- Enunciado
Reescriba el listado completo reemplazando "Source code" por "Código fuente" en cada aparición y mantenga sin cambios todo lo demás.

- Listado del ejercicio
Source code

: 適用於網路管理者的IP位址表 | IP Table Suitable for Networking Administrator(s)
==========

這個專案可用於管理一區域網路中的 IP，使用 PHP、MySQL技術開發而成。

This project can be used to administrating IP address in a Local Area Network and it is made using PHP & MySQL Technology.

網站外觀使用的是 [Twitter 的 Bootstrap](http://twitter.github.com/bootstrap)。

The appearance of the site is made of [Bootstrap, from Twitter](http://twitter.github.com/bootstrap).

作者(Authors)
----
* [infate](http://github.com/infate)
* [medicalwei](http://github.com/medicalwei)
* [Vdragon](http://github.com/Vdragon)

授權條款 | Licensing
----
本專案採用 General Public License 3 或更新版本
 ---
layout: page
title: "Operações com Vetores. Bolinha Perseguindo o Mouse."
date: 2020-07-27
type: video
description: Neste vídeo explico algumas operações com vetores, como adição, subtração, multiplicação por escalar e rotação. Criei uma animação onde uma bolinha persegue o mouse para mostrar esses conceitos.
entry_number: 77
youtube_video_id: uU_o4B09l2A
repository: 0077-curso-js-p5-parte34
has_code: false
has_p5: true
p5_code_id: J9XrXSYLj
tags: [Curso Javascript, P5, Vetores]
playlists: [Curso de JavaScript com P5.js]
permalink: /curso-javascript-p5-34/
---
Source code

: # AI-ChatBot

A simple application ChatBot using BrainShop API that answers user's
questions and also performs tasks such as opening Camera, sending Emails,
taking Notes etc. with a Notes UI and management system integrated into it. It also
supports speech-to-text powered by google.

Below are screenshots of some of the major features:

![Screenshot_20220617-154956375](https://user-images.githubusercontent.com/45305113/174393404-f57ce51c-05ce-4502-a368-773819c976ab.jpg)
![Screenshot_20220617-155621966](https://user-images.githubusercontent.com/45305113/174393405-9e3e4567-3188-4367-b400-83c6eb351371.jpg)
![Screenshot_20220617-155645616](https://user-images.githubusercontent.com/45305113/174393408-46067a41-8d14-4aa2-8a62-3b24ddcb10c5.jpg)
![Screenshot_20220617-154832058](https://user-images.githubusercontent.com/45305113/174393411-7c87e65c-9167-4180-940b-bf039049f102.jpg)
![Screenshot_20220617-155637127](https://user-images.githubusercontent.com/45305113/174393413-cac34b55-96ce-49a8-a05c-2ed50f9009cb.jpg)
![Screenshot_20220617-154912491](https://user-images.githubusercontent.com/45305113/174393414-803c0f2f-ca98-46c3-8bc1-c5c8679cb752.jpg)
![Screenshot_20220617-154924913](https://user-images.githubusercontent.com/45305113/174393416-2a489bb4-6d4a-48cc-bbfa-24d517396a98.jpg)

- Resultado
Código fuente

: 適用於網路管理者的IP位址表 | IP Table Suitable for Networking Administrator(s)
==========

這個專案可用於管理一區域網路中的 IP，使用 PHP、MySQL技術開發而成。

This project can be used to administrating IP address in a Local Area Network and it is made using PHP & MySQL Technology.

網站外觀使用的是 [Twitter 的 Bootstrap](http://twitter.github.com/bootstrap)。

The appearance of the site is made of [Bootstrap, from Twitter](http://twitter.github.com/bootstrap).

作者(Authors)
----
* [infate](http://github.com/infate)
* [medicalwei](http://github.com/medicalwei)
* [Vdragon](http://github.com/Vdragon)

授權條款 | Licensing
----
本專案採用 General Public License 3 或更新版本
 ---
layout: page
title: "Operações com Vetores. Bolinha Perseguindo o Mouse."
date: 2020-07-27
type: video
description: Neste vídeo explico algumas operações com vetores, como adição, subtração, multiplicação por escalar e rotação. Criei uma animação onde uma bolinha persegue o mouse para mostrar esses conceitos.
entry_number: 77
youtube_video_id: uU_o4B09l2A
repository: 0077-curso-js-p5-parte34
has_code: false
has_p5: true
p5_code_id: J9XrXSYLj
tags: [Curso Javascript, P5, Vetores]
playlists: [Curso de JavaScript com P5.js]
permalink: /curso-javascript-p5-34/
---
Código fuente

: # AI-ChatBot

A simple application ChatBot using BrainShop API that answers user's
questions and also performs tasks such as opening Camera, sending Emails,
taking Notes etc. with a Notes UI and management system integrated into it. It also
supports speech-to-text powered by google.

Below are screenshots of some of the major features:

![Screenshot_20220617-154956375](https://user-images.githubusercontent.com/45305113/174393404-f57ce51c-05ce-4502-a368-773819c976ab.jpg)
![Screenshot_20220617-155621966](https://user-images.githubusercontent.com/45305113/174393405-9e3e4567-3188-4367-b400-83c6eb351371.jpg)
![Screenshot_20220617-155645616](https://user-images.githubusercontent.com/45305113/174393408-46067a41-8d14-4aa2-8a62-3b24ddcb10c5.jpg)
![Screenshot_20220617-154832058](https://user-images.githubusercontent.com/45305113/174393411-7c87e65c-9167-4180-940b-bf039049f102.jpg)
![Screenshot_20220617-155637127](https://user-images.githubusercontent.com/45305113/174393413-cac34b55-96ce-49a8-a05c-2ed50f9009cb.jpg)
![Screenshot_20220617-154912491](https://user-images.githubusercontent.com/45305113/174393414-803c0f2f-ca98-46c3-8bc1-c5c8679cb752.jpg)
![Screenshot_20220617-154924913](https://user-images.githubusercontent.com/45305113/174393416-2a489bb4-6d4a-48cc-bbfa-24d517396a98.jpg)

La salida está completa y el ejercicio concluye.